III. „…das große Abendmahl nicht verachten noch versäumen und Christus unsere rechte Speise sein lassen“
Dieser letzte Teil der Predigt ist paränetisch angelegt. M. Luther wirft den Juden und den unter der Macht des Papstes stehenden Geistlichen vor, Christus zu vergessen: „sie wollen den Christus nicht essen, sondern laufen dafür ins Kloster, geloben Armut, Keuschheit, Gehorsam und vermeinen, dadurch in den Himmel zu kommen“. Die Predigt greift dann nocheinmal auf den zweiten Teil zurück, um unter Erweiterung der Adressaten zur rechten Unterscheidung zwischen dem zeitlichen und ewigen Mahl zu rufen („was tun die Unsern, die sich Evangelische rühmen? Bauern, Bürger, Adel kleben so fest an dem Zeitlichen und Vergänglichen, dass sie den Herrn Christus und sein Evangelium darüber vergessen“).
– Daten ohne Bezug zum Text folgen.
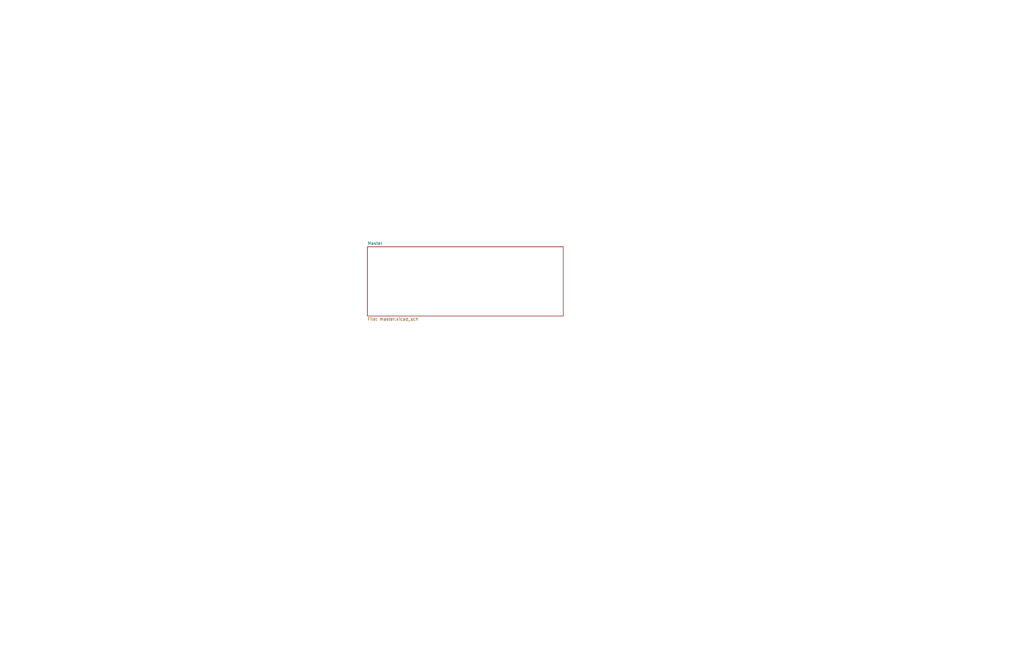
<source format=kicad_sch>
(kicad_sch
	(version 20250114)
	(generator "eeschema")
	(generator_version "9.0")
	(uuid "8093b267-91c9-45cb-83bb-ee50b7242068")
	(paper "B")
	(lib_symbols)
	(sheet
		(at 154.94 104.14)
		(size 82.55 29.21)
		(exclude_from_sim no)
		(in_bom yes)
		(on_board yes)
		(dnp no)
		(fields_autoplaced yes)
		(stroke
			(width 0.1524)
			(type solid)
		)
		(fill
			(color 0 0 0 0.0000)
		)
		(uuid "c894e362-d512-41ef-a89c-3090e41a3477")
		(property "Sheetname" "Master"
			(at 154.94 103.4284 0)
			(effects
				(font
					(size 1.27 1.27)
				)
				(justify left bottom)
			)
		)
		(property "Sheetfile" "master.kicad_sch"
			(at 154.94 133.9346 0)
			(effects
				(font
					(size 1.27 1.27)
				)
				(justify left top)
			)
		)
		(instances
			(project "smart-irrigation-manager"
				(path "/8093b267-91c9-45cb-83bb-ee50b7242068"
					(page "2")
				)
			)
		)
	)
	(sheet_instances
		(path "/"
			(page "1")
		)
	)
	(embedded_fonts no)
)

</source>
Klage und Warnung bestimmen die letzten Sätze der Predigt: „Das ist hier die Klage, dass niemand nach dem Evangelium fragt; sondern jedermann bleibt bei seinen Käfern, Raupen, Ungeziefer. Wer aber ein Christ sein will, der hüte sich davor, dass er diese Mahlzeit nicht vorübergehen lasse.“
Die Predigt schließt mit dem Gebet um den Glauben an Jesus Christus: „Dazu helfe uns der Hausvater, durch Jesus Christus samt dem Heiligen Geist, gelobet in Ewigkeit, Amen“.